The concern I’m seeing from gaming journalists isn’t that violence is present in games; it’s that gaming as a medium is being held back by a 20-year-old game mechanic which dictates that your progress through the story is governed by how many people you can kill. They feel that video games’ sheer body count is the only thing keeping them from becoming more like movies and achieving that level of legitimacy. That's a valid concern, and I really love that this is a discussion people are having.

The thing is, while video games have taken a lot of storytelling and thematic cues from movies for practically the entirety of the industry’s existence, they’re still video games – and video games have their own unique set of tropes and conventions to abide by. 

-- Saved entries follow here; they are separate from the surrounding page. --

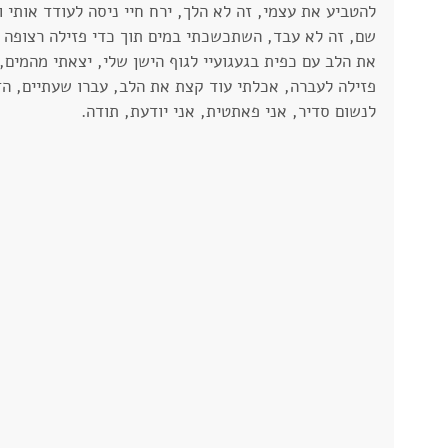
להטביע את עצמי, זה לא הלך, ירח חיי ניסה לעודד אותי 
שם, זה לא עבד, השתכשכתי במים תוך כדי פזילה רצופה ל
את הלב עם כפית בגעגועיי לגוף הישן שלי, יצאתי מהמים,
פזילה לעברה, אכלתי עוד קצת את הלב, עברו שעתיים, הד
לנשום סדיר, אני פאתטית, אני יודעת, תודה.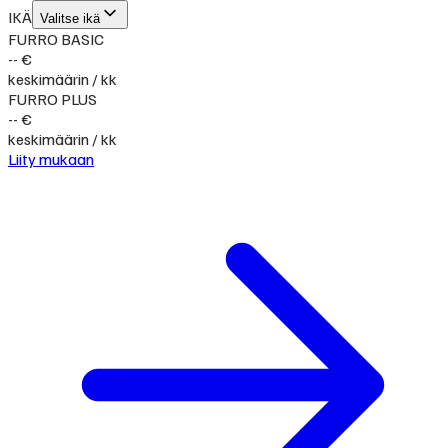
IKÄ
Valitse ikä
FURRO BASIC
-- €
keskimäärin / kk
FURRO PLUS
-- €
keskimäärin / kk
Liity mukaan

Not all tropes are good tropes.

No critic complained that Goodfellas wasn’t split up into a few dozen chapters, nobody said The Catcher In The Rye should have been written in rhythmic, rhyming verse, and nobody but me thinks that the collected works of Emily Dickenson could be improved by a helicopter crash. This is because these are all different storytelling mediums, each of which plays by its own distinct set of rules.

Video games are the only storytelling medium (short of the well respected “choose your own adventure” literary genre) that you can interact with. To keep players interested, developers have to give them a constant stream of problems to solve as they work through the story. Based on sales figures, the most popular problem to solve is, “Here are people. Kill them.”

If we’re going to compare modern video games to movies, why don’t we compare them to musicals? Because that’s their closest relative, if you ask me. Musicals tell a story with frequent breaks for everybody to start singing and dancing; video games tell a story with frequent breaks for everybody to start killing each other. That doesn’t make Singin’ In The Rain any less legitimate a work of art than Slaughterhouse-Five, and it doesn’t make The Last Of Us any less legitimate than any Academy Award-caliber movie. 

For better or for worse, people killing each other is good entertainment. You personally might not agree, but the vast majority of people who have lived certainly do. Odysseus killed more people in his adventures than Lara Croft, Bioshock's Booker DeWitt, or Joel the smuggler in The Last Of Us  – and he did it without the help of guns, crows, or a single crashing helicopter.

Truman Capps almost exclusively plays big budget shooters, which is why there is no mention here of the scores of indie and Nintendo games that have been extremely successful without violence.